Just announced: Level Access and eSSENTIAL Accessibility agree to merge! Read more.

The British Standards Institution is set to release standard BSI 8868 later this month. This web accessibility standard addresses accessibility and enjoyability of websites by people with disabilities and the elderly. The published standard is going to be launched via an event on December 7th, 2010.

The standard does not recreate guidelines such as the Web Content Accessibility Guidelines (WCAG) 2 but instead provides a reference to guidelines such as WCAG for non-technical people such as managers, human resources or public relations staff. It also aims to alert organizations to the legal and voluntary requirements in for web accessibility. The UK’s Disability Discrimination Act (DDA) of 1995 (which is now replaced by the Equality Act of 2010) sets forth these requirements for equal and treatment in public and private services.

The BSI 8878 Web Accessibility expands on the publicly available 2006 specification by the BSI and the Disability Rights Commission, ‘Guide to Good Practice in Commissioning Accessible Websites’ (PAS 78:2006). PSA 78 will be withdrawn once BSI 8878 is formally published.

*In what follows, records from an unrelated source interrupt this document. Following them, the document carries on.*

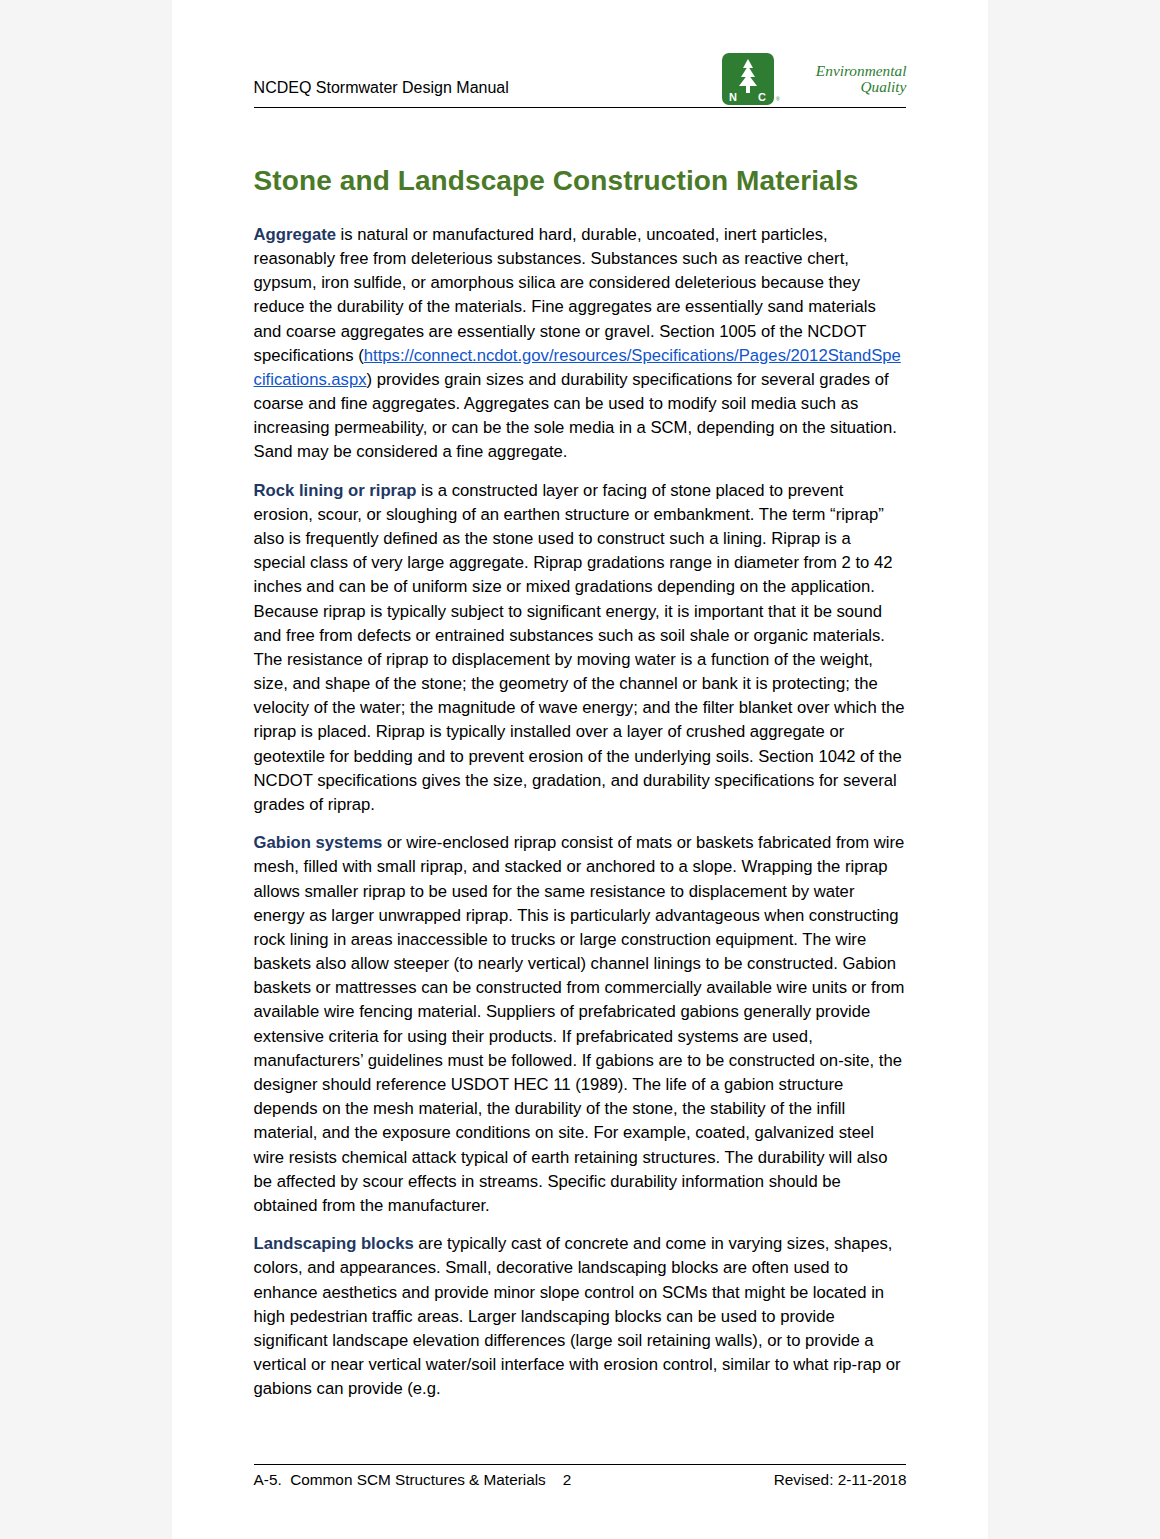NCDEQ Stormwater Design Manual
N C ®
Environmental Quality
Stone and Landscape Construction Materials
Aggregate is natural or manufactured hard, durable, uncoated, inert particles, reasonably free from deleterious substances. Substances such as reactive chert, gypsum, iron sulfide, or amorphous silica are considered deleterious because they reduce the durability of the materials. Fine aggregates are essentially sand materials and coarse aggregates are essentially stone or gravel. Section 1005 of the NCDOT specifications (https://connect.ncdot.gov/resources/Specifications/Pages/2012StandSpecifications.aspx) provides grain sizes and durability specifications for several grades of coarse and fine aggregates. Aggregates can be used to modify soil media such as increasing permeability, or can be the sole media in a SCM, depending on the situation. Sand may be considered a fine aggregate.
Rock lining or riprap is a constructed layer or facing of stone placed to prevent erosion, scour, or sloughing of an earthen structure or embankment. The term “riprap” also is frequently defined as the stone used to construct such a lining. Riprap is a special class of very large aggregate. Riprap gradations range in diameter from 2 to 42 inches and can be of uniform size or mixed gradations depending on the application. Because riprap is typically subject to significant energy, it is important that it be sound and free from defects or entrained substances such as soil shale or organic materials. The resistance of riprap to displacement by moving water is a function of the weight, size, and shape of the stone; the geometry of the channel or bank it is protecting; the velocity of the water; the magnitude of wave energy; and the filter blanket over which the riprap is placed. Riprap is typically installed over a layer of crushed aggregate or geotextile for bedding and to prevent erosion of the underlying soils. Section 1042 of the NCDOT specifications gives the size, gradation, and durability specifications for several grades of riprap.
Gabion systems or wire-enclosed riprap consist of mats or baskets fabricated from wire mesh, filled with small riprap, and stacked or anchored to a slope. Wrapping the riprap allows smaller riprap to be used for the same resistance to displacement by water energy as larger unwrapped riprap. This is particularly advantageous when constructing rock lining in areas inaccessible to trucks or large construction equipment. The wire baskets also allow steeper (to nearly vertical) channel linings to be constructed. Gabion baskets or mattresses can be constructed from commercially available wire units or from available wire fencing material. Suppliers of prefabricated gabions generally provide extensive criteria for using their products. If prefabricated systems are used, manufacturers’ guidelines must be followed. If gabions are to be constructed on-site, the designer should reference USDOT HEC 11 (1989). The life of a gabion structure depends on the mesh material, the durability of the stone, the stability of the infill material, and the exposure conditions on site. For example, coated, galvanized steel wire resists chemical attack typical of earth retaining structures. The durability will also be affected by scour effects in streams. Specific durability information should be obtained from the manufacturer.
Landscaping blocks are typically cast of concrete and come in varying sizes, shapes, colors, and appearances. Small, decorative landscaping blocks are often used to enhance aesthetics and provide minor slope control on SCMs that might be located in high pedestrian traffic areas. Larger landscaping blocks can be used to provide significant landscape elevation differences (large soil retaining walls), or to provide a vertical or near vertical water/soil interface with erosion control, similar to what rip-rap or gabions can provide (e.g.
A-5. Common SCM Structures & Materials 2 Revised: 2-11-2018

The standard strives to facilitate the creation of fully accessible web services that will enable organizations to reach a wide community of potential users and assist in compliance with parts of the Equality Act of 2010. It was designed to introduce accessibility, universal design and user experience for people with disabilities to non-technical people. It is not a specification but instead provides guidance and recommendations on process, rather than on specific technical requirements.

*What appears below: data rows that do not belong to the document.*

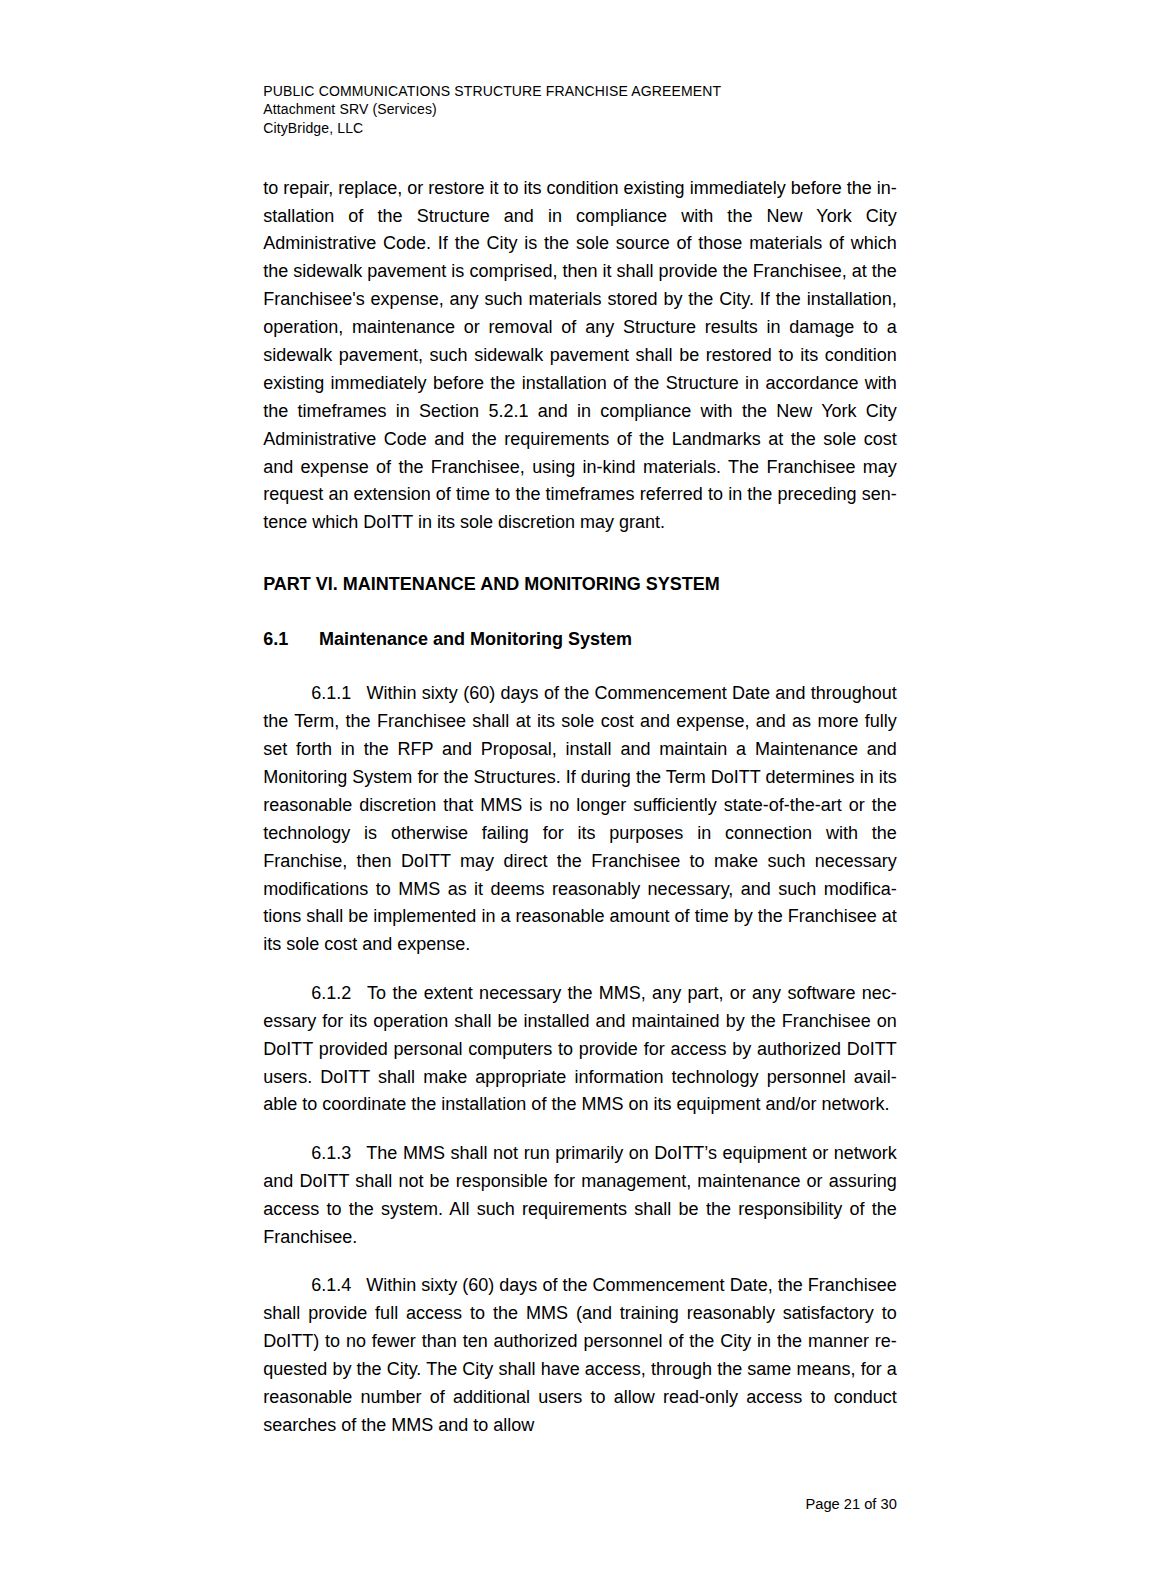Public Communications Structure Franchise Agreement
Attachment SRV (Services)
CityBridge, LLC
to repair, replace, or restore it to its condition existing immediately before the installation of the Structure and in compliance with the New York City Administrative Code. If the City is the sole source of those materials of which the sidewalk pavement is comprised, then it shall provide the Franchisee, at the Franchisee's expense, any such materials stored by the City. If the installation, operation, maintenance or removal of any Structure results in damage to a sidewalk pavement, such sidewalk pavement shall be restored to its condition existing immediately before the installation of the Structure in accordance with the timeframes in Section 5.2.1 and in compliance with the New York City Administrative Code and the requirements of the Landmarks at the sole cost and expense of the Franchisee, using in-kind materials. The Franchisee may request an extension of time to the timeframes referred to in the preceding sentence which DoITT in its sole discretion may grant.
PART VI. MAINTENANCE AND MONITORING SYSTEM
6.1 Maintenance and Monitoring System
6.1.1 Within sixty (60) days of the Commencement Date and throughout the Term, the Franchisee shall at its sole cost and expense, and as more fully set forth in the RFP and Proposal, install and maintain a Maintenance and Monitoring System for the Structures. If during the Term DoITT determines in its reasonable discretion that MMS is no longer sufficiently state-of-the-art or the technology is otherwise failing for its purposes in connection with the Franchise, then DoITT may direct the Franchisee to make such necessary modifications to MMS as it deems reasonably necessary, and such modifications shall be implemented in a reasonable amount of time by the Franchisee at its sole cost and expense.
6.1.2 To the extent necessary the MMS, any part, or any software necessary for its operation shall be installed and maintained by the Franchisee on DoITT provided personal computers to provide for access by authorized DoITT users. DoITT shall make appropriate information technology personnel available to coordinate the installation of the MMS on its equipment and/or network.
6.1.3 The MMS shall not run primarily on DoITT’s equipment or network and DoITT shall not be responsible for management, maintenance or assuring access to the system. All such requirements shall be the responsibility of the Franchisee.
6.1.4 Within sixty (60) days of the Commencement Date, the Franchisee shall provide full access to the MMS (and training reasonably satisfactory to DoITT) to no fewer than ten authorized personnel of the City in the manner requested by the City. The City shall have access, through the same means, for a reasonable number of additional users to allow read-only access to conduct searches of the MMS and to allow
Page 21 of 30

Some of the topics include using people with disabilities in the life-cycle process and the use of automated tools to assist with testing. The standard discusses how an organizations’ choice of technologies can impact the audience as well as guidance for considering the needs of users according to their specific disability, for example, people with physical impairments, sensory impairments, or people with cognitive disabilities. Furthermore, it provides text that organizations can use in their accessibility or procurement documents.